===== Supplied material =====
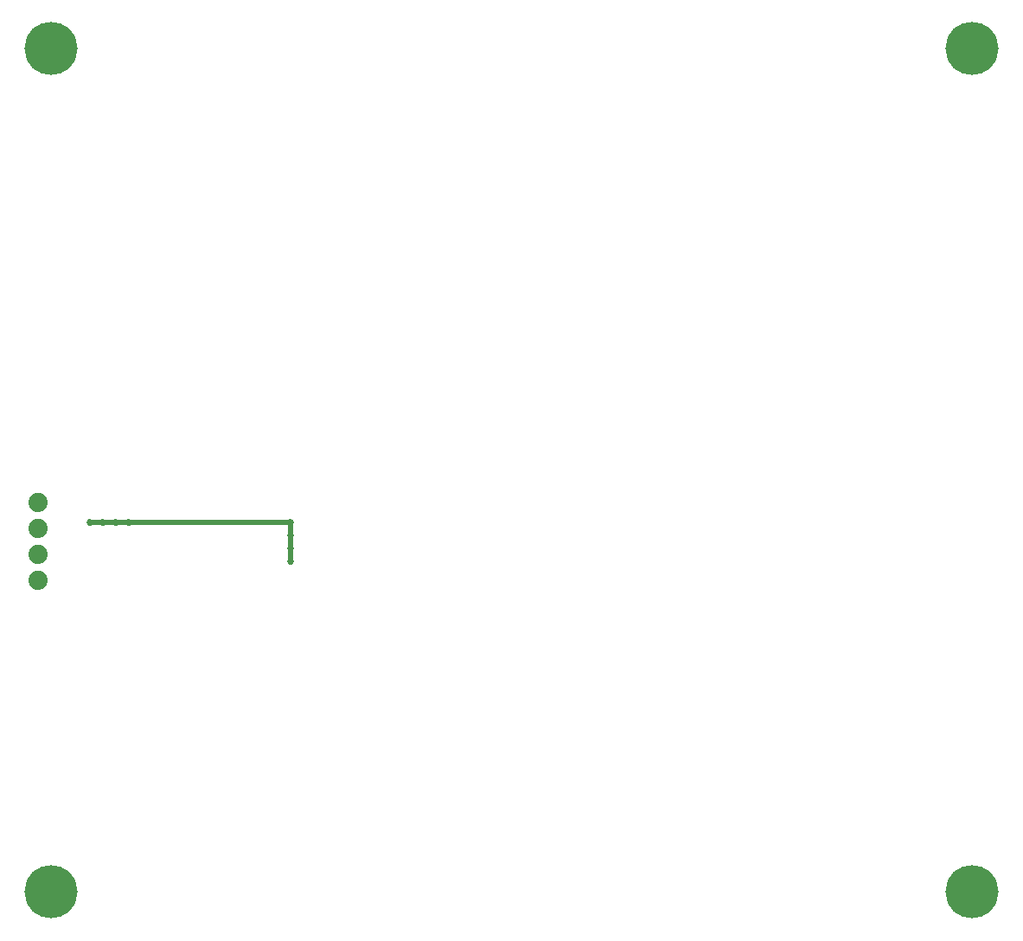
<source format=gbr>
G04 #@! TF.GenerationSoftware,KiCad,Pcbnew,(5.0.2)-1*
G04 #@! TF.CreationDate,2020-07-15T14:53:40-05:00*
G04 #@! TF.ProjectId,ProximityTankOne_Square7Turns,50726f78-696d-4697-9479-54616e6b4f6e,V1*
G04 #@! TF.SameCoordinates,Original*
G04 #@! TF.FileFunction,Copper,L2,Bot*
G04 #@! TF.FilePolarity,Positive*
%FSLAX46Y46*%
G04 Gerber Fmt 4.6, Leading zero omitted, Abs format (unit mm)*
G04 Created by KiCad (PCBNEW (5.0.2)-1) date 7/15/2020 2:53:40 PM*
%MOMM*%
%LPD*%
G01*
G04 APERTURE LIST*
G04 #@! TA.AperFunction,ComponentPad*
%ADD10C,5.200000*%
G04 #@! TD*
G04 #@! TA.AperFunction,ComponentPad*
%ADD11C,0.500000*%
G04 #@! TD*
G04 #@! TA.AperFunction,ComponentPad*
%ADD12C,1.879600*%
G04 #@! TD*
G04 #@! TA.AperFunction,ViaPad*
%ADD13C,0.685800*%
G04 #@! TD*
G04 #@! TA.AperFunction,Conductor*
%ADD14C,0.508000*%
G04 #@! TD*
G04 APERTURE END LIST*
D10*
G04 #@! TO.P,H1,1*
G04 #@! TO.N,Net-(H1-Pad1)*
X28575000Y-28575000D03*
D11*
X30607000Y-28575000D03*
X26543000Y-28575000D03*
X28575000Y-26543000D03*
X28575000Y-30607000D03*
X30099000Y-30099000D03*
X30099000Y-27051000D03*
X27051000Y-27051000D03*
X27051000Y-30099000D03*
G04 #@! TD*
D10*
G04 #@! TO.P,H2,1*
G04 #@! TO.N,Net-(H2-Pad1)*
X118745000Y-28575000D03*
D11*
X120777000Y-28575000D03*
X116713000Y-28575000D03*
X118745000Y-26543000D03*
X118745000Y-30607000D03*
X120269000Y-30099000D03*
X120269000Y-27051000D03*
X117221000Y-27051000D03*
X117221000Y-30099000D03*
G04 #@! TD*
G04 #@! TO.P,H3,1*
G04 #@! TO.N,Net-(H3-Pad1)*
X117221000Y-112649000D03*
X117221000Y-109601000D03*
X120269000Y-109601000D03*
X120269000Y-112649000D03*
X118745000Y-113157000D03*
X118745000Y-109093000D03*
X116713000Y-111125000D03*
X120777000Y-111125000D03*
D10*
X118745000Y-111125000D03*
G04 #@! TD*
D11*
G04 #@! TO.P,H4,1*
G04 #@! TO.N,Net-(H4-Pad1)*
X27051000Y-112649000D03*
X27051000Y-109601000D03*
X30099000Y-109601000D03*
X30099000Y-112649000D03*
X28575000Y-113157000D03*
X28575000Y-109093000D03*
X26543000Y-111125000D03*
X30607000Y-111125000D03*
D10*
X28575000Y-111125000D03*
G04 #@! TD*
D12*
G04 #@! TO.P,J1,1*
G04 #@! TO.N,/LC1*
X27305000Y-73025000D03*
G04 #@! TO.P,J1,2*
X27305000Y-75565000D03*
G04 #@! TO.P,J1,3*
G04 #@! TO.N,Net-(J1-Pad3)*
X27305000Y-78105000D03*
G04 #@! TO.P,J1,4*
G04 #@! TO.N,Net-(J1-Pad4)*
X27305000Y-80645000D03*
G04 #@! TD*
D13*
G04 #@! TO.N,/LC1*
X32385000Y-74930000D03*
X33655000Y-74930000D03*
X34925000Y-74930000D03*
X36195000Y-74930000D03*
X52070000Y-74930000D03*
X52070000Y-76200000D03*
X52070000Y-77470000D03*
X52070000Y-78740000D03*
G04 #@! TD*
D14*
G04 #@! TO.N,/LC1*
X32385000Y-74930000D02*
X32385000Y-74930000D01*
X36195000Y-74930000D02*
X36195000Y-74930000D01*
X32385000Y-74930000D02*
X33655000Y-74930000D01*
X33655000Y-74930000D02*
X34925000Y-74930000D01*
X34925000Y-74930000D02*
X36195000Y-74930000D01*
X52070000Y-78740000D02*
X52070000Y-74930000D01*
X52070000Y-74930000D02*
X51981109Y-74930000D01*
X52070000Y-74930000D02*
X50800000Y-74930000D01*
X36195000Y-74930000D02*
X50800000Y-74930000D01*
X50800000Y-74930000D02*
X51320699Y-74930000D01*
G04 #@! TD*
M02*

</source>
=====
• **Exercise aim**
The copy should match the records above exactly, except that pictures are dropped.

• **Exercise response**
<source format=gbr>
G04 #@! TF.GenerationSoftware,KiCad,Pcbnew,(5.0.2)-1*
G04 #@! TF.CreationDate,2020-07-15T14:53:40-05:00*
G04 #@! TF.ProjectId,ProximityTankOne_Square7Turns,50726f78-696d-4697-9479-54616e6b4f6e,V1*
G04 #@! TF.SameCoordinates,Original*
G04 #@! TF.FileFunction,Copper,L2,Bot*
G04 #@! TF.FilePolarity,Positive*
%FSLAX46Y46*%
G04 Gerber Fmt 4.6, Leading zero omitted, Abs format (unit mm)*
G04 Created by KiCad (PCBNEW (5.0.2)-1) date 7/15/2020 2:53:40 PM*
%MOMM*%
%LPD*%
G01*
G04 APERTURE LIST*
G04 #@! TA.AperFunction,ComponentPad*
%ADD10C,5.200000*%
G04 #@! TD*
G04 #@! TA.AperFunction,ComponentPad*
%ADD11C,0.500000*%
G04 #@! TD*
G04 #@! TA.AperFunction,ComponentPad*
%ADD12C,1.879600*%
G04 #@! TD*
G04 #@! TA.AperFunction,ViaPad*
%ADD13C,0.685800*%
G04 #@! TD*
G04 #@! TA.AperFunction,Conductor*
%ADD14C,0.508000*%
G04 #@! TD*
G04 APERTURE END LIST*
D10*
G04 #@! TO.P,H1,1*
G04 #@! TO.N,Net-(H1-Pad1)*
X28575000Y-28575000D03*
D11*
X30607000Y-28575000D03*
X26543000Y-28575000D03*
X28575000Y-26543000D03*
X28575000Y-30607000D03*
X30099000Y-30099000D03*
X30099000Y-27051000D03*
X27051000Y-27051000D03*
X27051000Y-30099000D03*
G04 #@! TD*
D10*
G04 #@! TO.P,H2,1*
G04 #@! TO.N,Net-(H2-Pad1)*
X118745000Y-28575000D03*
D11*
X120777000Y-28575000D03*
X116713000Y-28575000D03*
X118745000Y-26543000D03*
X118745000Y-30607000D03*
X120269000Y-30099000D03*
X120269000Y-27051000D03*
X117221000Y-27051000D03*
X117221000Y-30099000D03*
G04 #@! TD*
G04 #@! TO.P,H3,1*
G04 #@! TO.N,Net-(H3-Pad1)*
X117221000Y-112649000D03*
X117221000Y-109601000D03*
X120269000Y-109601000D03*
X120269000Y-112649000D03*
X118745000Y-113157000D03*
X118745000Y-109093000D03*
X116713000Y-111125000D03*
X120777000Y-111125000D03*
D10*
X118745000Y-111125000D03*
G04 #@! TD*
D11*
G04 #@! TO.P,H4,1*
G04 #@! TO.N,Net-(H4-Pad1)*
X27051000Y-112649000D03*
X27051000Y-109601000D03*
X30099000Y-109601000D03*
X30099000Y-112649000D03*
X28575000Y-113157000D03*
X28575000Y-109093000D03*
X26543000Y-111125000D03*
X30607000Y-111125000D03*
D10*
X28575000Y-111125000D03*
G04 #@! TD*
D12*
G04 #@! TO.P,J1,1*
G04 #@! TO.N,/LC1*
X27305000Y-73025000D03*
G04 #@! TO.P,J1,2*
X27305000Y-75565000D03*
G04 #@! TO.P,J1,3*
G04 #@! TO.N,Net-(J1-Pad3)*
X27305000Y-78105000D03*
G04 #@! TO.P,J1,4*
G04 #@! TO.N,Net-(J1-Pad4)*
X27305000Y-80645000D03*
G04 #@! TD*
D13*
G04 #@! TO.N,/LC1*
X32385000Y-74930000D03*
X33655000Y-74930000D03*
X34925000Y-74930000D03*
X36195000Y-74930000D03*
X52070000Y-74930000D03*
X52070000Y-76200000D03*
X52070000Y-77470000D03*
X52070000Y-78740000D03*
G04 #@! TD*
D14*
G04 #@! TO.N,/LC1*
X32385000Y-74930000D02*
X32385000Y-74930000D01*
X36195000Y-74930000D02*
X36195000Y-74930000D01*
X32385000Y-74930000D02*
X33655000Y-74930000D01*
X33655000Y-74930000D02*
X34925000Y-74930000D01*
X34925000Y-74930000D02*
X36195000Y-74930000D01*
X52070000Y-78740000D02*
X52070000Y-74930000D01*
X52070000Y-74930000D02*
X51981109Y-74930000D01*
X52070000Y-74930000D02*
X50800000Y-74930000D01*
X36195000Y-74930000D02*
X50800000Y-74930000D01*
X50800000Y-74930000D02*
X51320699Y-74930000D01*
G04 #@! TD*
M02*

</source>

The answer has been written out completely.